Source URL: https://simonwillison.net/2025/Jun/18/context-rot/#atom-everything
Source: Simon Willison’s Weblog
Title: Quoting Workaccount2 on Hacker News
Feedly Summary: They poison their own context. Maybe you can call it context rot, where as context grows and especially if it grows with lots of distractions and dead ends, the output quality falls off rapidly. Even with good context the rot will start to become apparent around 100k tokens (with Gemini 2.5).
They really need to figure out a way to delete or “forget" prior context, so the user or even the model can go back and prune poisonous tokens.
Right now I work around it by regularly making summaries of instances, and then spinning up a new instance with fresh context and feed in the summary of the previous instance.
— Workaccount2 on Hacker News, coining "context rot"
Tags: long-context, llms, ai, generative-ai
AI Summary and Description: Yes
Summary: The text introduces the concept of “context rot,” a phenomenon affecting the output quality of AI models as the context length increases. It underscores the need for mechanisms to manage or prune context to maintain effectiveness, particularly for applications using large language models (LLMs).
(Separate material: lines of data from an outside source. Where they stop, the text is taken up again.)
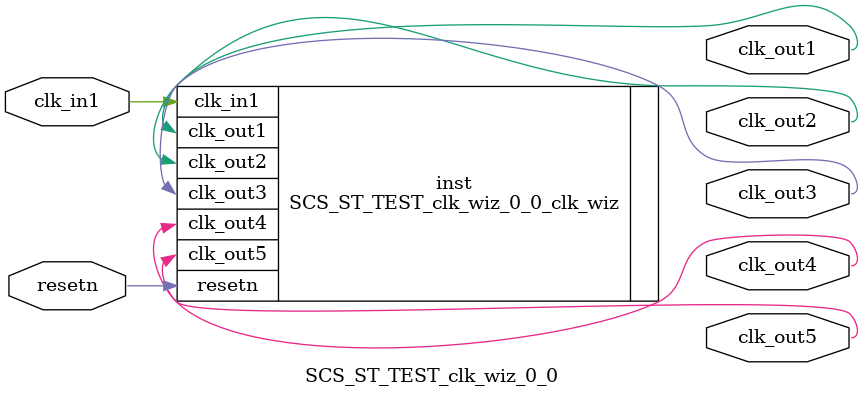
<source format=v>


`timescale 1ps/1ps

(* CORE_GENERATION_INFO = "SCS_ST_TEST_clk_wiz_0_0,clk_wiz_v6_0_3_0_0,{component_name=SCS_ST_TEST_clk_wiz_0_0,use_phase_alignment=true,use_min_o_jitter=true,use_max_i_jitter=false,use_dyn_phase_shift=false,use_inclk_switchover=false,use_dyn_reconfig=false,enable_axi=0,feedback_source=FDBK_AUTO,PRIMITIVE=MMCM,num_out_clk=5,clkin1_period=10.000,clkin2_period=10.000,use_power_down=false,use_reset=true,use_locked=false,use_inclk_stopped=false,feedback_type=SINGLE,CLOCK_MGR_TYPE=NA,manual_override=false}" *)

module SCS_ST_TEST_clk_wiz_0_0 
 (
  // Clock out ports
  output        clk_out1,
  output        clk_out2,
  output        clk_out3,
  output        clk_out4,
  output        clk_out5,
  // Status and control signals
  input         resetn,
 // Clock in ports
  input         clk_in1
 );

  SCS_ST_TEST_clk_wiz_0_0_clk_wiz inst
  (
  // Clock out ports  
  .clk_out1(clk_out1),
  .clk_out2(clk_out2),
  .clk_out3(clk_out3),
  .clk_out4(clk_out4),
  .clk_out5(clk_out5),
  // Status and control signals               
  .resetn(resetn), 
 // Clock in ports
  .clk_in1(clk_in1)
  );

endmodule

</source>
Detailed Description: The content addresses important issues regarding the management of context in AI systems, particularly LLMs. The concept of “context rot” suggests that as the context grows—particularly beyond a threshold (like 100k tokens)—the relevance and quality of the AI outputs can deteriorate. This poses challenges for developers and users of AI systems.
Key Points:
– **Context Rot**: Describes how accumulated distractions and unnecessary information in the input context can degrade the output quality of generative AI models.
– **Token Limit**: Points to a specific limit (100k tokens) where this degradation becomes evident, particularly in models like Gemini 2.5.
– **Proposed Solution**: Advocates for mechanisms to delete or “forget” prior context to avoid the accumulation of distracting tokens.
– **Current Workaround**: The author mentions a method of periodically summarizing input instances and creating new instances to maintain clean context, enhancing output effectiveness.
Implications for AI and Security Professionals:
– Understanding context rot is essential for improving the reliability and performance of AI systems.
– Strategies for managing context effectively can contribute to better generative outputs, which is crucial for applications in cybersecurity where accuracy and relevance are paramount.
– This insight might lead to discussions around compliance and data governance, particularly in ensuring that only relevant and actionable information informs AI models.
Moreover, this context-management issue highlights a broader conversation around the governance of AI outputs, tying into regulations and best practices that ensure responsible AI usage.